Declarative schema definition outside Python code
Problem
The Dataface YAML spec is implicitly defined by Python Pydantic models spread across types.py, compiled_types.py, and query_types.py. There is no single, language-agnostic document that says "this is what valid Dataface YAML looks like." This creates multiple problems:
- No versioning anchor: Without a formal schema, there's no way to diff schema versions or write automated migrations (see
task-m2-yaml-version-migrations). - Hand-maintained AI prompts:
schema.pycontains hand-written markdown summaries that drift from the actual types. - No editor integration: VS Code/Cursor can't provide YAML autocompletion or validation without a JSON Schema or equivalent.
- No extensibility contract: Users can't register custom chart types because there's no schema to extend.
- No external tooling: Non-Python tools (IDE extensions, CI validators, documentation generators) can't consume the spec definition.
json-render solved this with defineCatalog — a single typed definition that powers validation, AI prompts, editor tooling, and the renderer simultaneously.
Context
- Research origin:
ai_notes/research/json-render-deep-dive.md— "Typed Catalog with Validation" section. - Current Pydantic types:
dataface/core/compile/types.py(input types),compiled_types.py(output types),query_types.py,source_types.py - Hand-maintained schema summary:
dataface/core/compile/schema.py - Normalizer:
dataface/core/compile/normalizer.py— the compilation pipeline that enforces schema - Pairs with:
task-m2-yaml-version-migrations— versioning needs a formal schema to diff against - Enables:
schema-derived-ai-prompts-from-compiled-types— auto-generated prompts from the schema - Enables:
extensible-schema-with-custom-elements-and-chart-types— extensibility needs a schema contract to extend
Possible Solutions
A. JSON Schema generated from Pydantic models
Use Pydantic's built-in model_json_schema() to export JSON Schema, then treat the exported schema as the canonical artifact.
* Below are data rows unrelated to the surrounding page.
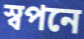
স্বপনে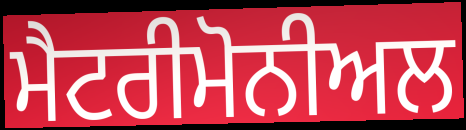
ਮੈਟਰੀਮੋਨੀਅਲ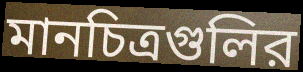
মানচিত্রগুলির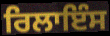
ਰਿਲਾਇੰਸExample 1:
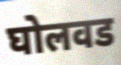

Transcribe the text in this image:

घोलवड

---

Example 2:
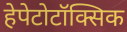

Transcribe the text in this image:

हेपेटोटॉक्सिक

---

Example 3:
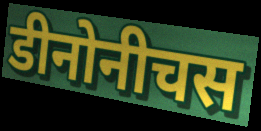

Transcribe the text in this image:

डीनोनीचस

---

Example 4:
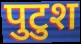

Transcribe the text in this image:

पुटुश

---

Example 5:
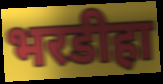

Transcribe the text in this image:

भरडीहाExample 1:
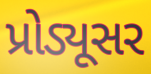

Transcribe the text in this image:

પ્રોડ્યૂસર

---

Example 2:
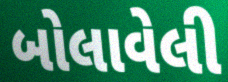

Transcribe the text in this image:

બોલાવેલી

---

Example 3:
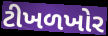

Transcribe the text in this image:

ટીખળખોર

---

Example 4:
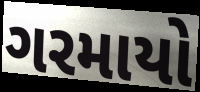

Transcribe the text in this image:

ગરમાયો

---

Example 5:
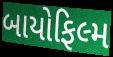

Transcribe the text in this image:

બાયોફિલ્મ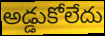
అడ్డుకోలేదు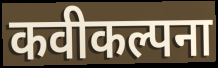
कवीकल्पना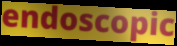
endoscopicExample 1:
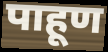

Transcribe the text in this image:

पाहूण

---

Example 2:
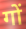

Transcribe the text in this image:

गों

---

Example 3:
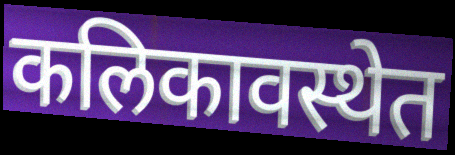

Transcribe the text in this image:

कलिकावस्थेत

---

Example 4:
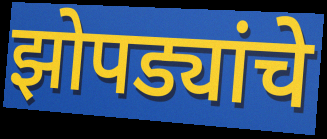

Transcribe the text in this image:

झोपड्यांचे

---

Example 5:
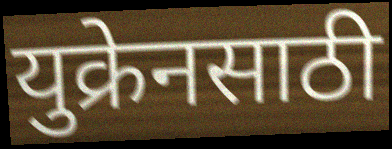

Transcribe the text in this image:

युक्रेनसाठीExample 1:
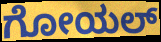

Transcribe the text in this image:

ಗೋಯಲ್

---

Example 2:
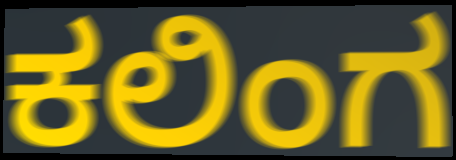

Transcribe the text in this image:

ಕಲಿಂಗ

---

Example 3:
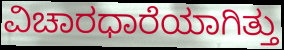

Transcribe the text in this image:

ವಿಚಾರಧಾರೆಯಾಗಿತ್ತು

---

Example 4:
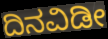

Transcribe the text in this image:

ದಿನವಿಡೀ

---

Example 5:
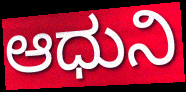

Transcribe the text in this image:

ಆಧುನಿ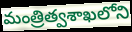
మంత్రిత్వశాఖలోనిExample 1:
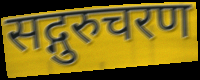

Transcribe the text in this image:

सद्गुरुचरण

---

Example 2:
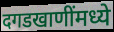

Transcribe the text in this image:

दगडखाणींमध्ये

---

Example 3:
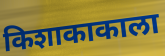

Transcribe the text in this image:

किशाकाकाला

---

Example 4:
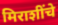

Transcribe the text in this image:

मिराशींचे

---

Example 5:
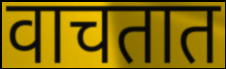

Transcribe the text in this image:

वाचतात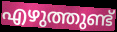
എഴുത്തുണ്ട്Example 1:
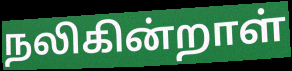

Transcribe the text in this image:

நலிகின்றாள்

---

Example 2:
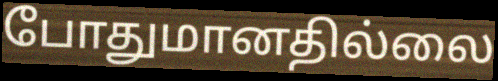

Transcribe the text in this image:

போதுமானதில்லை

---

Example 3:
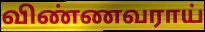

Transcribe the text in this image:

விண்ணவராய்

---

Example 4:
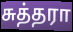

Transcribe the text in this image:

சுத்தரா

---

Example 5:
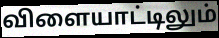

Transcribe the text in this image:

விளையாட்டிலும்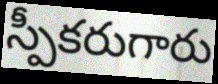
స్పీకరుగారుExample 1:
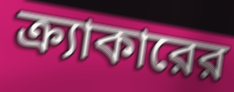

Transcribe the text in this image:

ক্র্যাকারের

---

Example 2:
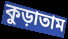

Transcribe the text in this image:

কুড়াতাম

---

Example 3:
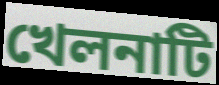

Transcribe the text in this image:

খেলনাটি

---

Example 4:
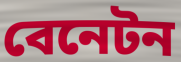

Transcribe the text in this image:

বেনেটন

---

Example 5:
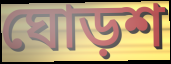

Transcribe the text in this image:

ঘোড়শ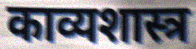
काव्यशास्त्र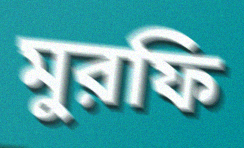
মুরফিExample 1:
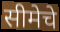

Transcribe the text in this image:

सीमेचे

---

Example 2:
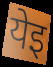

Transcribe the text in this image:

येइ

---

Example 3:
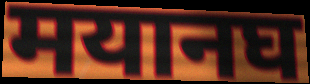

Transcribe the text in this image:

मयानघ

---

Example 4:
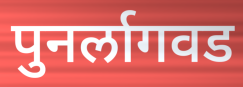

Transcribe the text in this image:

पुनर्लागवड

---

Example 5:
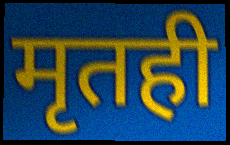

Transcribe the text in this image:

मृतही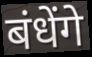
बंधेंगे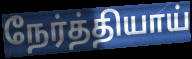
நேர்த்தியாய்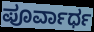
ಪೂರ್ವಾರ್ಧ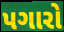
પગારોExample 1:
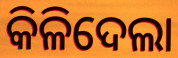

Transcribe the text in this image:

କିଳିଦେଲା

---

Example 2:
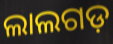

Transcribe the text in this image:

ଲାଲଗଡ଼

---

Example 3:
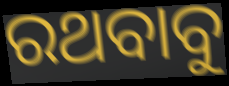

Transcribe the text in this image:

ରଥବାବୁ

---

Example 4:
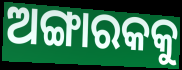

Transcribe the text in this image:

ଅଙ୍ଗାରକକୁ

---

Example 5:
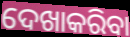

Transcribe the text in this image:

ଦେଖାକରିବା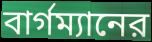
বার্গম্যানের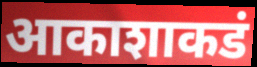
आकाशाकडं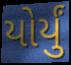
યોર્યું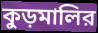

Enrich with json_schema_extra for AI descriptions and editor hints.
Pros: Minimal new code. Pydantic does the heavy lifting. JSON Schema is widely supported (VS Code YAML extension, ajv, etc.). Can start immediately. Cons: JSON Schema is verbose and hard to read. The "source of truth" is still the Python code — the schema is a derived artifact. Some Dataface concepts (layout unions, chart type polymorphism) are awkward in JSON Schema.
B. Custom YAML schema format Recommended
Define a Dataface-native schema format in YAML that describes all element types, their fields, types, defaults, descriptions, and constraints. Generate Pydantic models and JSON Schema from this definition.
version: "1.0"
elements:
chart:
description: "A data visualization"
fields:
type:
type: enum
values: [bar, line, area, scatter, pie, donut, kpi, table, ...]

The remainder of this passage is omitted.